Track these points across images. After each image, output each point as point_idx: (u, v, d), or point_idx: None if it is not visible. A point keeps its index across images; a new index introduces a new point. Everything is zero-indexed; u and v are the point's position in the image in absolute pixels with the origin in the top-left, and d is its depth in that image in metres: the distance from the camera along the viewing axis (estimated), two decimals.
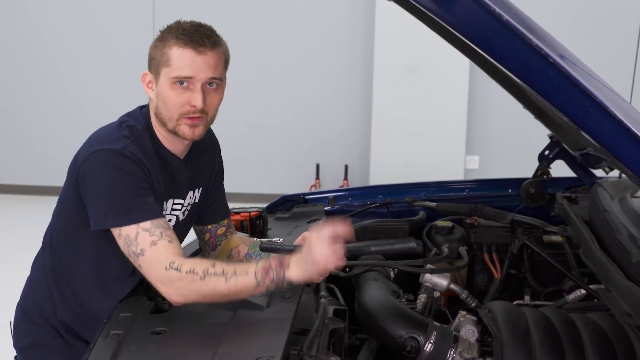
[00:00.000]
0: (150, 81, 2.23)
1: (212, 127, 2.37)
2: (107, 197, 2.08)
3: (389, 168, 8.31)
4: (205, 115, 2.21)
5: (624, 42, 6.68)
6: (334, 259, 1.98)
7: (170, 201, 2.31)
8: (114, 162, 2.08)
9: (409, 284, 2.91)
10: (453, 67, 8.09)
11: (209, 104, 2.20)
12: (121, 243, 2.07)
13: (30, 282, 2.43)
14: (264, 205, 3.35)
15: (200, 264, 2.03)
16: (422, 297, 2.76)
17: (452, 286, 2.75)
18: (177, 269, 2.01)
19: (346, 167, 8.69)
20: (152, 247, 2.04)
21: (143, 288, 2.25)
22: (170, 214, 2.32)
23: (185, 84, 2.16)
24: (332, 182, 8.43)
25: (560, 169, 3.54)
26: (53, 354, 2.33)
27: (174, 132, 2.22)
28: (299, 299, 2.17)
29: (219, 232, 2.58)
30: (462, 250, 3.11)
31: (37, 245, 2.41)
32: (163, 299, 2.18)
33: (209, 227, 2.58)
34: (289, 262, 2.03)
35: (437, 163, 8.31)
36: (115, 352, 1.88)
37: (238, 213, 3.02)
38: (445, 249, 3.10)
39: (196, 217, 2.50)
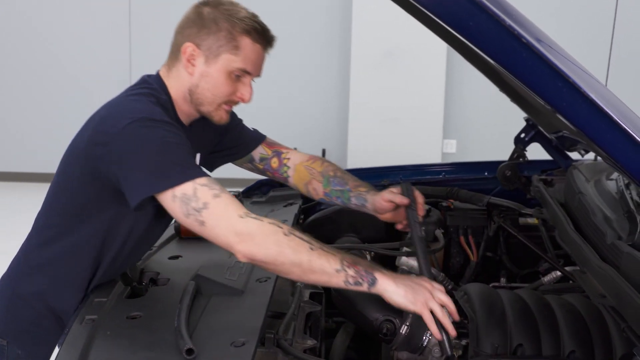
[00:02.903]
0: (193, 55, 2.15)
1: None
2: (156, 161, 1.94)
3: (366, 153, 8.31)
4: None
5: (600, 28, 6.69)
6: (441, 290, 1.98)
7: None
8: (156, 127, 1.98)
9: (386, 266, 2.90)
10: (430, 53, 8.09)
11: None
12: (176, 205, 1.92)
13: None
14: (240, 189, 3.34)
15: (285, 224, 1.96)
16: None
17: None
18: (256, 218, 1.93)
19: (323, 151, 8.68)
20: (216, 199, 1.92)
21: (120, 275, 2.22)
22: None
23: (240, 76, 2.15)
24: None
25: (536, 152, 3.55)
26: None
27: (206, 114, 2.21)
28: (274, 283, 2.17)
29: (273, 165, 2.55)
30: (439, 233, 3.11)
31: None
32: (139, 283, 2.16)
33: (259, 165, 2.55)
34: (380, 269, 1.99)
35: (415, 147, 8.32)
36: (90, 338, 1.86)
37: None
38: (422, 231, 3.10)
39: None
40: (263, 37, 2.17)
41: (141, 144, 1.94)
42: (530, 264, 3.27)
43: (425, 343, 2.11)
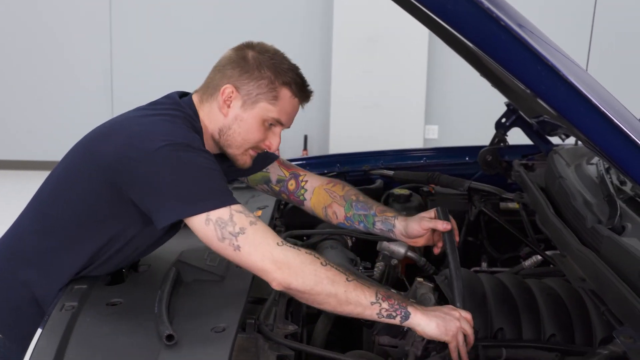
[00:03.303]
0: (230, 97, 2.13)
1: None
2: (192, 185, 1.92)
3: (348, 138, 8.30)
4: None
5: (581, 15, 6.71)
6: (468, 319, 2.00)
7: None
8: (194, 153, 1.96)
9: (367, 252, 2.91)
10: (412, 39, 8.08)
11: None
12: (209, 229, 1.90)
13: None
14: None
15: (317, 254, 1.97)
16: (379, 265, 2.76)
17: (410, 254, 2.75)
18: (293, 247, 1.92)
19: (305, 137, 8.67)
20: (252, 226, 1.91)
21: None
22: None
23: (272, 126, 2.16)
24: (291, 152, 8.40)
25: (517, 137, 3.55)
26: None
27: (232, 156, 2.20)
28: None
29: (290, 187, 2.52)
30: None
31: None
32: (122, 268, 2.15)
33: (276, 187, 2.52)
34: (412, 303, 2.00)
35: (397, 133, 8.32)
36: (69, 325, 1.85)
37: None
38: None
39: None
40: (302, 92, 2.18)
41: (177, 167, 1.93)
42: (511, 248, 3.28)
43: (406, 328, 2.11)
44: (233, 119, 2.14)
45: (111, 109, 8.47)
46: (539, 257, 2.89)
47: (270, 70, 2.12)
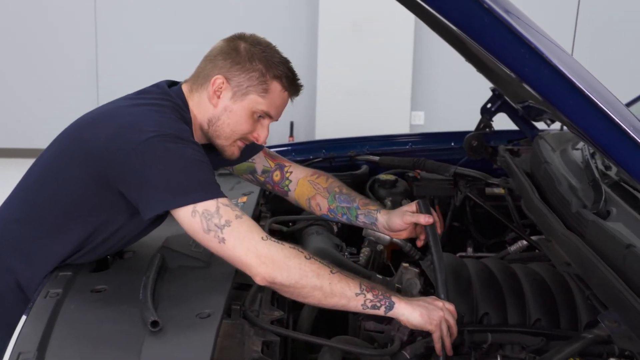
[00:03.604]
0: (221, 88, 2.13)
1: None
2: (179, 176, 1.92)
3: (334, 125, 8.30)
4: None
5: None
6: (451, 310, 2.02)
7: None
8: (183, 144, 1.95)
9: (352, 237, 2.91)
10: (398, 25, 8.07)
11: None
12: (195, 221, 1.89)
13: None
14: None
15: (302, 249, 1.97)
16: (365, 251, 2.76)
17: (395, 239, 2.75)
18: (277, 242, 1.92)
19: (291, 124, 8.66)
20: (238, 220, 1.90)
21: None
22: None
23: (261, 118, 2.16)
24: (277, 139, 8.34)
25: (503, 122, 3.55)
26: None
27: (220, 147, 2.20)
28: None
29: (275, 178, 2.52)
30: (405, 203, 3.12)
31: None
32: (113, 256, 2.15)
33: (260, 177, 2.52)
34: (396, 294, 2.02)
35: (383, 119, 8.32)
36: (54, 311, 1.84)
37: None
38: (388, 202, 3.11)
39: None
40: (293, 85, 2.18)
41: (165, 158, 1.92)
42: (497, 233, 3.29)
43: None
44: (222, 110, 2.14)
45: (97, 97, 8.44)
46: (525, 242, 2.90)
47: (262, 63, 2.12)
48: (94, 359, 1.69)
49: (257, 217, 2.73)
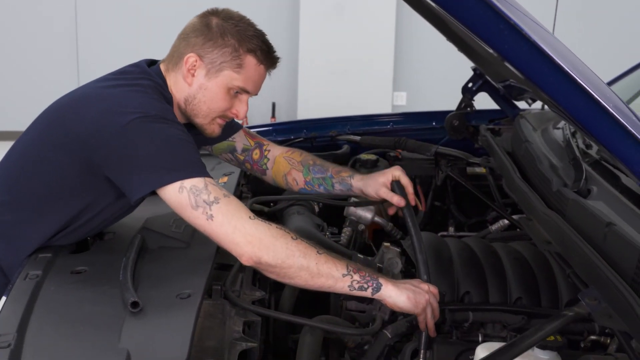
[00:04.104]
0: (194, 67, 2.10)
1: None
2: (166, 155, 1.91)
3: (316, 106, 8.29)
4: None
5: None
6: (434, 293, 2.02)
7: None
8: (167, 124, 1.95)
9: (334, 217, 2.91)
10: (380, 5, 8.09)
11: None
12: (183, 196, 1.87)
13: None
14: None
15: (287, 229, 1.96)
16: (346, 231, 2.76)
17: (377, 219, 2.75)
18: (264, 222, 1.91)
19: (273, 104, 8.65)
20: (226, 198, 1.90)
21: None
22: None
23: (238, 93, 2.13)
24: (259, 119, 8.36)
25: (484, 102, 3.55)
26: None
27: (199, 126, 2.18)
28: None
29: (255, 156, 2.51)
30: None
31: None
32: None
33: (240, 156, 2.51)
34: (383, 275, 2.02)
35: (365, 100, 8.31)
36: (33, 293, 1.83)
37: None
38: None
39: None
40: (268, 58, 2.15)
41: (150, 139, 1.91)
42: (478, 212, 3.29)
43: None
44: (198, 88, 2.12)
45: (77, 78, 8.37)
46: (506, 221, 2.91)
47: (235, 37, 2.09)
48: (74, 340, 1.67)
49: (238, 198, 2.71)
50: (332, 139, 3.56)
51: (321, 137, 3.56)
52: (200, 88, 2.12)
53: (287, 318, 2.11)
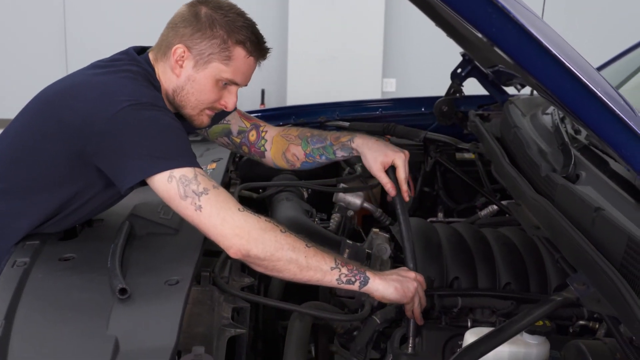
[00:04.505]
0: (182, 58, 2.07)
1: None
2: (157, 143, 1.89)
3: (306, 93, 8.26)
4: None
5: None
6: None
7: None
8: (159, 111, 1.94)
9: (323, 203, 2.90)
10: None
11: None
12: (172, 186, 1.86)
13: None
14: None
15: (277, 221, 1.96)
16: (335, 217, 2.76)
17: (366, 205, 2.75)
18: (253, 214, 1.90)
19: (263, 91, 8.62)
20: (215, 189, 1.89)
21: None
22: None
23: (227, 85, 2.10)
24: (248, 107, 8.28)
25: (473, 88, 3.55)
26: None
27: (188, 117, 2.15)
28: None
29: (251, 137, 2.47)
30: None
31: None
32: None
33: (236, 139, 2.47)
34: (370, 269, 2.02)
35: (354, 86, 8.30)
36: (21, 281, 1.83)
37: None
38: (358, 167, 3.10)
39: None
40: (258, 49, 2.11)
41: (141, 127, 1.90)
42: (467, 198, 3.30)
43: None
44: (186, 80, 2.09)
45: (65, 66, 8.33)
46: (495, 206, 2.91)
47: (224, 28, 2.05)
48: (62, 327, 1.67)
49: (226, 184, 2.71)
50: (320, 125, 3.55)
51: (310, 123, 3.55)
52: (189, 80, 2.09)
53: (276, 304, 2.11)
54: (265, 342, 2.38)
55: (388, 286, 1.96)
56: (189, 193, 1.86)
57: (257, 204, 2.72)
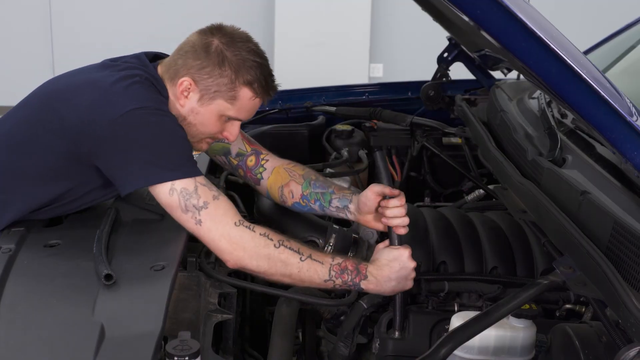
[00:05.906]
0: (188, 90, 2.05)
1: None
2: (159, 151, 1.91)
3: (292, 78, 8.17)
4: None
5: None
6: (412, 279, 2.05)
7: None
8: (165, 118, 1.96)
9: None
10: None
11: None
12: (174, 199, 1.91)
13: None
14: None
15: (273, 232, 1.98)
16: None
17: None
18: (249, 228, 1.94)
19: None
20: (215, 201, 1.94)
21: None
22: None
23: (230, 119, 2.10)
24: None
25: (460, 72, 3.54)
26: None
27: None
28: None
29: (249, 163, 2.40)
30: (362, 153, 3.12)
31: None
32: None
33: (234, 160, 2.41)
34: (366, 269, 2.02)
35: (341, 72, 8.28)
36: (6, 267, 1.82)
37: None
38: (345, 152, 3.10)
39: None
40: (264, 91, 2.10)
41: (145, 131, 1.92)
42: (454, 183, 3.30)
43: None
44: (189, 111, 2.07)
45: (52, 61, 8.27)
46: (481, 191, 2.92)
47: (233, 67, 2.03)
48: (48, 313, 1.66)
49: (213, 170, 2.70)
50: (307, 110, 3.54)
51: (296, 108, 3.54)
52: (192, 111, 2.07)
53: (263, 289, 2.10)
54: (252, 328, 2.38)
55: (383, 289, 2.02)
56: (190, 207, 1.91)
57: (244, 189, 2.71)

───

**Task objective**
Can you repeat, word for word, every line above from the one containing "19: (346, 167, 8.69)" down to the one containing "35: (437, 163, 8.31)", including both?

**Answer box**
19: (346, 167, 8.69)
20: (152, 247, 2.04)
21: (143, 288, 2.25)
22: (170, 214, 2.32)
23: (185, 84, 2.16)
24: (332, 182, 8.43)
25: (560, 169, 3.54)
26: (53, 354, 2.33)
27: (174, 132, 2.22)
28: (299, 299, 2.17)
29: (219, 232, 2.58)
30: (462, 250, 3.11)
31: (37, 245, 2.41)
32: (163, 299, 2.18)
33: (209, 227, 2.58)
34: (289, 262, 2.03)
35: (437, 163, 8.31)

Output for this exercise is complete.